Clayton Purdom’s 2014 review of Destiny was titled “I Still Believe in Destiny.” Even now, belief feels like an important part of being a Destiny player. Destiny is a game that blends the optimism of its music, of its narrative, of its space-opera setting with the seemingly unending optimism of its players. Even in its worst missteps, it has always contained a strange grain of hope, the sense that it could be something special if it could wrestle itself free from the convolution of its systems, narrative, and economy, and ascend to something greater. I still hold some of that belief, but more and more I can only see Destiny as something that is purposefully tunneling deeper into that convolution, wrapping itself in ever increasing layers of dysfunctional economics, broken grinds, and fragments of storyline. Perhaps Destiny 2 will be its chance to start anew, to clean the slate of all this mess, yet the fact that I am suggesting such a thing only points to the hold the game’s “ever-forward” philosophy has on its players. Rise of Iron turns to a fictional past in the hope of finding the energy to drive towards this bright future, but in doing so it only highlights the instability of its foundations.

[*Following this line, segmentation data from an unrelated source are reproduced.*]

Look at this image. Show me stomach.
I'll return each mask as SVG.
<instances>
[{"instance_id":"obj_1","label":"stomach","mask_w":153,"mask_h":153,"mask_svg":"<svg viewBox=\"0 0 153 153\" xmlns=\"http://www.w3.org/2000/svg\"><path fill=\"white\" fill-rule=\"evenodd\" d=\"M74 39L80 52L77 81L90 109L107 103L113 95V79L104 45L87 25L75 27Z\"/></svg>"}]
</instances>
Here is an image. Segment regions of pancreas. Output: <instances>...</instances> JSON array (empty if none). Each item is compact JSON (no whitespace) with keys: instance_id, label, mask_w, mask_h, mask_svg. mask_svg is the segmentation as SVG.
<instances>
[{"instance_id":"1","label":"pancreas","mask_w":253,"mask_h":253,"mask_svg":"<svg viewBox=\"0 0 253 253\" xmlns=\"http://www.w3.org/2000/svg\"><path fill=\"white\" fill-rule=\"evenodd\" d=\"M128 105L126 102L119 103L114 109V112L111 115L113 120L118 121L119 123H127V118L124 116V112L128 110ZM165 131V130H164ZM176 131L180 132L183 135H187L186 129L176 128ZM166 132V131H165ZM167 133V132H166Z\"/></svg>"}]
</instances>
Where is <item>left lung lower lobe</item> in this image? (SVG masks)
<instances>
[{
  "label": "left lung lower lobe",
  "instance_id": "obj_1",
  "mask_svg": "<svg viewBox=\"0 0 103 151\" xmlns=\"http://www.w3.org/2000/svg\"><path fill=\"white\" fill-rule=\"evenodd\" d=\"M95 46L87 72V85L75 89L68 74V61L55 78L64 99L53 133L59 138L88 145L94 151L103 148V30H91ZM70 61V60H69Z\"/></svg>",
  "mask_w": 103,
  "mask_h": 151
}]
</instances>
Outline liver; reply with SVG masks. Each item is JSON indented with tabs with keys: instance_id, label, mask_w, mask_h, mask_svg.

In a detail that I can only laugh at, my most enjoyable time spent with Rise of Iron was in fact spent climbing a mountain. The expansion’s new social space, Felwinter Peak, has a hidden route of precarious rocks that can take players to a hidden, higher summit. I must have spent nearly an hour wrestling with the game’s bizarre and broken jump, tumbling down the mountain to repeated deaths in a comical fashion alongside a handful of strangers. It was so unexpected, so surprising that it ignited something in me, something that found satisfaction in breaking out of the straitjacket of the game’s grind and doing something that felt like breaking the game. Invisible walls are so prevalent and disappointing in Destiny, and so to seemingly pass through one on an ascent to an unknown peak felt new and exciting. I eventually made it to the top, and, standing by a fire on a small rock shelf, I looked over the landscape in all its beauty, snowblown and windswept, dappled by clouded sun and glowing with the fires of some dark project. It was just a backdrop, a suggestion of a place that will never be fully realized. But it almost tricked me into believing, into hoping that one day I might go down there, into the valley and find what I have spent all these hours looking for.
Though, I am starting to wonder if I, or Bungie, would know what that looked like, even if we found it.